While sympathetic to the Claimant’s case that microfracture had caused him injuries in the form of bone oedema, the Court was (at [126]) “unable to find to the requisite standard that the technique led to the oedema and thus made a material contribution to the Claimant’s pain.”
However the Court did find, at [124], that the effect of the debridement of scar tissue and the removal of degenerate cartilage following arthroscopy “was to cause the Claimant’s pain” and that, “but for the arthroscopy, the claimant would have returned to his pre-accident pain-free state” ([132]) and “would have remained pain free for a period of 3 to 5 years during which time he would have been capable of playing football at a high level” ([133]).
Lesson 1
This judgment serves as a forceful reminder of the principle from Bolitho that practices accepted as proper by a responsible body of other medical professionals with expertise in that particular area can still be negligent if not capable of withstanding logical analysis.
The Defendant, recognised by the Court (at [35]) as the recipient of “a number of prizes and awards”, the holder of “a number of notable leadership and advisory roles”, and “the author of several papers which have a bearing on the issues raised in this litigation”, is pre-eminent in his discipline. His decision to perform an arthroscopy was forcefully defended by Professor Ribbans, an expert witness who is himself a renowned consultant in trauma and orthopaedic surgery specialising in care for elite sportspeople and “responsible for looking after world champions across eight different sports” ([54]).
Nonetheless, the Court decided, at [81], that it could place “little or no reliance upon the defendant’s witness statement or his evidence at trial” and found, at [100], that Professor Ribbans’s evidence “lacks objectivity and balance” and that the expert had allowed his views to be clouded by his respect for the defendant.
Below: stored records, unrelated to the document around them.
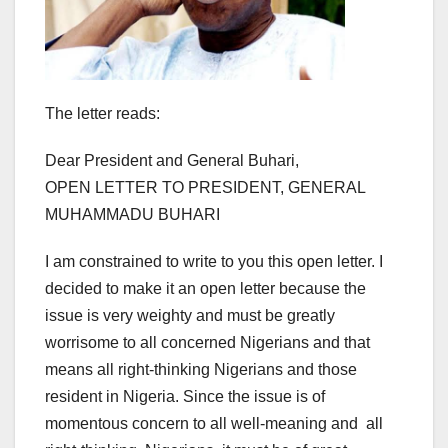
The letter reads:
Dear President and General Buhari,
OPEN LETTER TO PRESIDENT, GENERAL
MUHAMMADU BUHARI
I am constrained to write to you this open letter. I
decided to make it an open letter because the
issue is very weighty and must be greatly
worrisome to all concerned Nigerians and that
means all right-thinking Nigerians and those
resident in Nigeria. Since the issue is of
momentous concern to all well-meaning and all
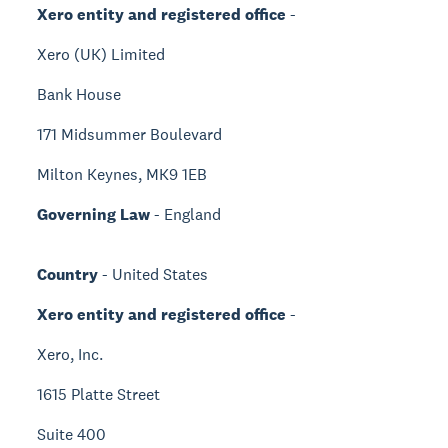
Xero entity and registered office
-
Xero (UK) Limited
Bank House
171 Midsummer Boulevard
Milton Keynes, MK9 1EB
Governing Law
- England
Country
- United States
Xero entity and registered office
-
Xero, Inc.
1615 Platte Street
Suite 400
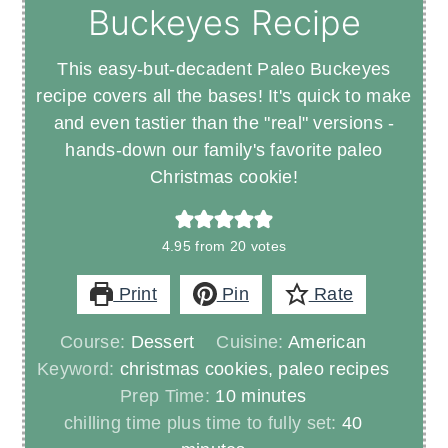
Buckeyes Recipe
This easy-but-decadent Paleo Buckeyes
recipe covers all the bases! It's quick to make
and even tastier than the "real" versions -
hands-down our family's favorite paleo
Christmas cookie!
4.95
from
20
votes
Print
Pin
Rate
Course:
Dessert
Cuisine:
American
Keyword:
christmas cookies, paleo recipes
minutes
Prep Time:
10
minutes
minutes
chilling time plus time to fully set:
40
This is a powerful reminder that the court, not the expert, is the ultimate arbiter of the standard of care required of a medical professional.
Lesson 2
Admittedly, the Court’s conclusion regarding the evidence of Professor Ribbans was in large part based on the finding, at [95], that his “supportive opinion was, it emerged, based upon […] the assumption that the contents of the defendant’s witness statements and letters to Dr Perry [the Wolves club doctor] about the imaging were correct.”
While that moderates the force of Lesson 1 – potentially attenuating Professor Ribbans’s support for the Defendant’s approach – it helps reinforce another, more practical lesson. Experts should form and express their opinion on the basis of primary materials and not allow their reports to be based on the views of the (expert) client, or exclusively on the client’s view of the facts.
Lesson 3
The Court expressed misgivings, at [79], about the “evolution in the defendant’s evidence” over the course of proceedings. However, it was particularly critical of “the fact that sections of the defendant’s witness statement had been cut and pasted from Professor Ribbans’ report.”
The lesson is clear: practitioners must guard against a situation – diagnosed by the Court in this case at [80] – in which their client’s evidence becomes “an amalgam of what the defendant thought and […] expert opinion.”
Martin Forde KC appeared for the Defendant in Ebanks-Blake v Calder. He did not contribute to this article.